At QuadrigaCX, basic governance, risk management, and controls failed to prevent this unexpected and disastrous event or allow for a timely recovery. Clearly, access controls stopped the company from running the key cryptocurrency exchange process and transacting with its customers normally.
All organizations need to think about single-point-of-failure risks such as one person knowing all the key passwords to a critical process. This risk occurs when failure of one part of a system stops the entire system from working. This condition is undesirable in any system with a goal of high availability or reliability . This is what happened at QuadrigaCX, which raises important questions and lessons in three key areas.
Technology Governance, Risks, and Controls
Internal auditors should identify critical business technology governance, risks, processes, and systems to determine whether single points of failure exist. IIA Standard 1210.A3: Proficiency calls on auditors to know the business and technology they review, which they can accomplish by learning, documenting, and mapping key processes and systems. As part of that process, the auditor may analyze the process flow and identify whether certain devices or processes could become a single point of failure. For example, in some network configurations, a single router or device may serve as a key gateway. But if the one device fails, the gateway may become unavailable to users.

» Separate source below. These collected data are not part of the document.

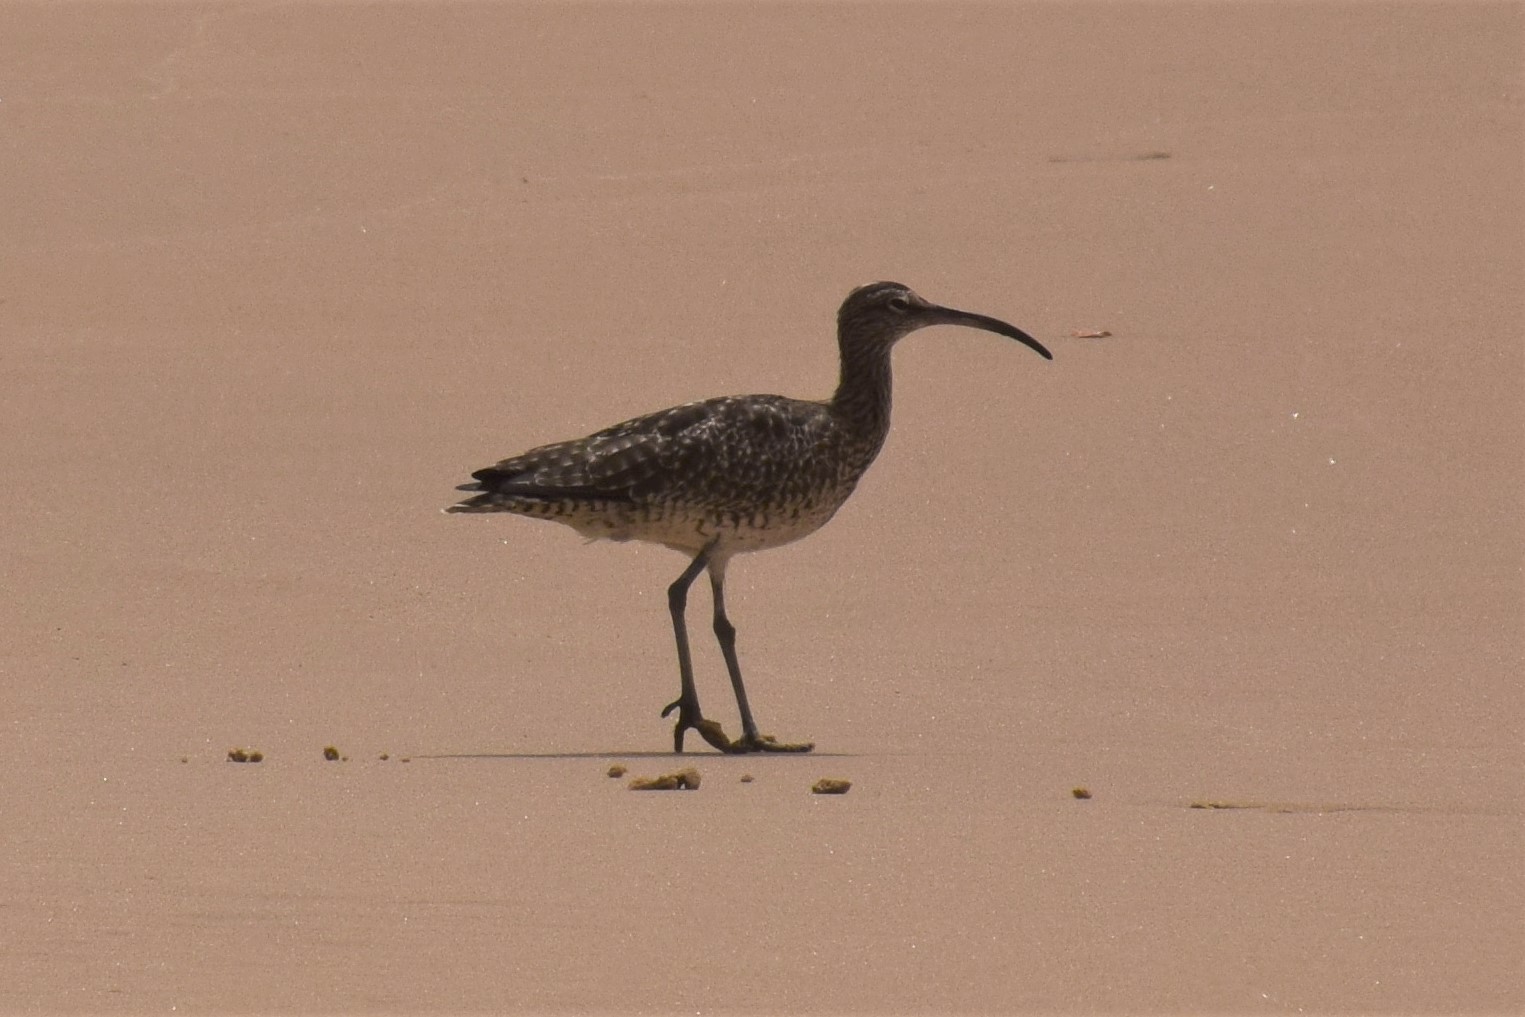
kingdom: Animalia
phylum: Chordata
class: Aves
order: Charadriiformes
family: Scolopacidae
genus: Numenius
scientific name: Numenius phaeopus
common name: Whimbrel
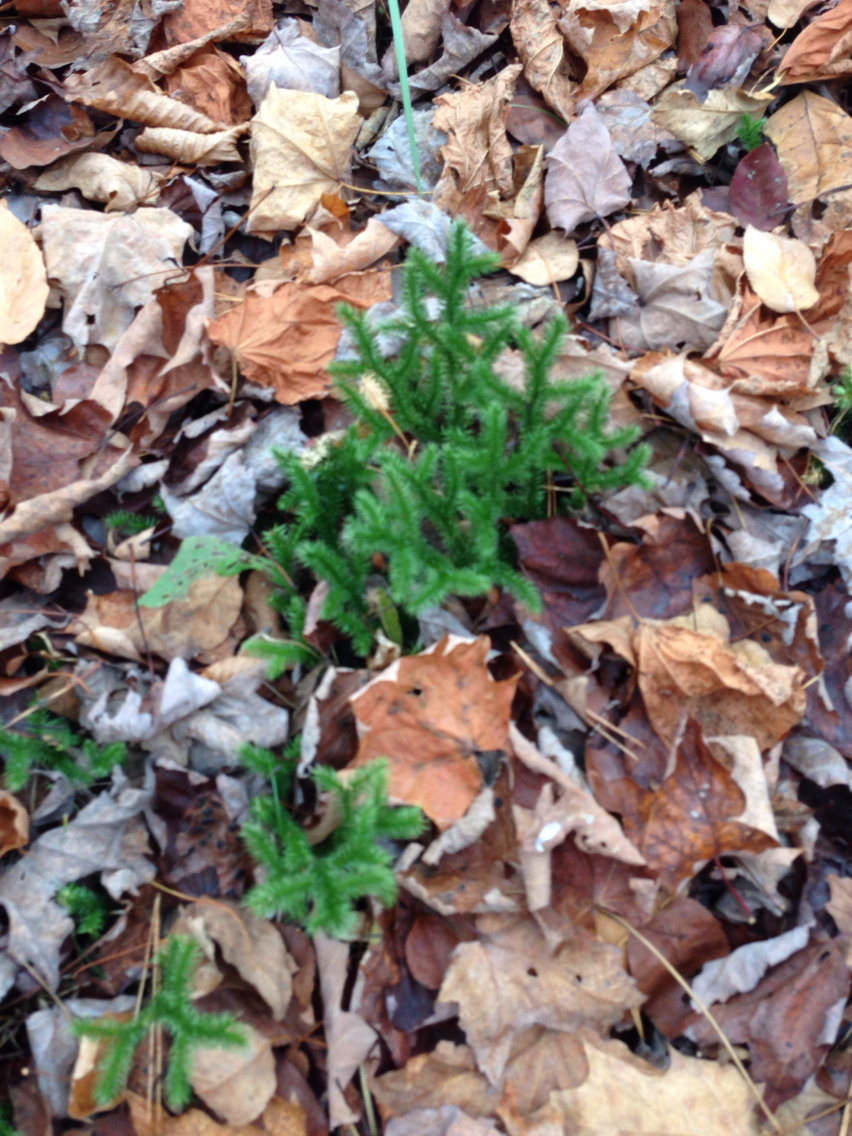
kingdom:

Likewise, a single software failure can have a calamitous impact on a business. In 2012, a failed software test at Knight Capital caused the company’s new trading system to start trading repeatedly, resulting in a $440 million loss within 45 minutes.
Information security tools or systems can become a single point of failure, too. For example, a retail company requested that all of its customers update their sign-on passwords, telling them it would give them promotional discounts and improve account security. However, the password security system became a single point of failure when suddenly too many customers logged on to update their passwords, which crashed the system. The system was not designed to handle the volume.

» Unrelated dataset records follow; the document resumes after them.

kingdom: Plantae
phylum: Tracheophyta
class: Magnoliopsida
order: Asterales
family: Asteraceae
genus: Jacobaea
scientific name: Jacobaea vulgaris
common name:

In addressing single points of failure, internal auditors should focus on the highest business process and technology risks. For example, Deloitte’s An Eye on the Future 2019: Hot Topics for IT Internal Audit in Financial Services report lists cybersecurity, technology transformation and change, technology resilience, and extended enterprise risks among its hot risk topics. Several of these topics apply to all organizations.
Knowing the top risks represents a start, but finding single points of failure in those areas can be challenging. Internal auditors cover program changes by testing governance and controls, but at best, auditors can only sample certain testing procedures and processes.
Disaster Recovery Backup Testing
Internal auditors should determine what recovery or backup plans are in place for the organization’s critical systems. Disaster recovery plans serve as a high-level control process to restore critical systems that were lost or disrupted. Reviewing the governance, risks, and controls over backup or disaster recovery tests allows the auditor to determine how rapidly a critical system can be recovered. The objective of recovery testing should include looking at any single points of failure such as testing for missing documents, devices, or key individuals.
Use of cloud technology and software as a service adds different factors that the auditor needs to review. For example, how frequent and how realistic are the testing plans? What mistakes or setbacks are uncovered, and more importantly, are there any single points of failure? If a critical system recovery was performed but needed a single person to provide the only passwords to transact or start the system, then the auditor or recovery team should consider this a single point of failure.
Some technology recovery plans are not completely tested or exercised because they are too complex, no resources are budgeted, or the governance is too weak. Sometimes limited recovery is considered successful.
Several years ago, during a large payroll processor’s data center disaster recovery test, an IT audit team observed that a critical system failed to restore several times. The culprit: One backup medium failed and could not be read. The disaster recovery team was able to get a new backup made but from the existing data center. This backup took more than two days to create. What would have happened if the existing data center had been unavailable or if it took weeks to restore? Would the payroll processor’s customers accept this critical service disruption?
Key Personnel
Auditors should look for key personnel or executives as a single point of failure in their audit universe or audit program. If a privileged account user, system administrator, or CEO is the person who knows the key password, and no other person or recovery process is in place, then the risk of a single point of failure increases.
To begin, internal auditors should identify who the key stakeholders — customers, vendors, or users — are for the critical systems. They should inquire and document whether any single individual performs a critical task or function and consider the single-point-of-failure risk.
Key personnel do not need to be a CEO to become a single point of failure. During a review of a large retailer’s critical key management system, an IT auditor discovered that one of the two individuals who had half of the primary encryption key had left the company. The company noticed this situation because it had not needed to generate a new key since the employee departed. If it had needed to generate a new key, a serious delay or security incident may have occurred.
Prepare for the Future
Preparing for the future, internal auditors need to continue assessing complex IT processes based on risk. The QuadrigaCX incident demonstrates that auditors need to assess possible technology single points of failure. When a single point of failure can disrupt an organization’s business or technology process, auditors need to carefully assess this threat. Ignoring it could be hazardous to the organization’s health.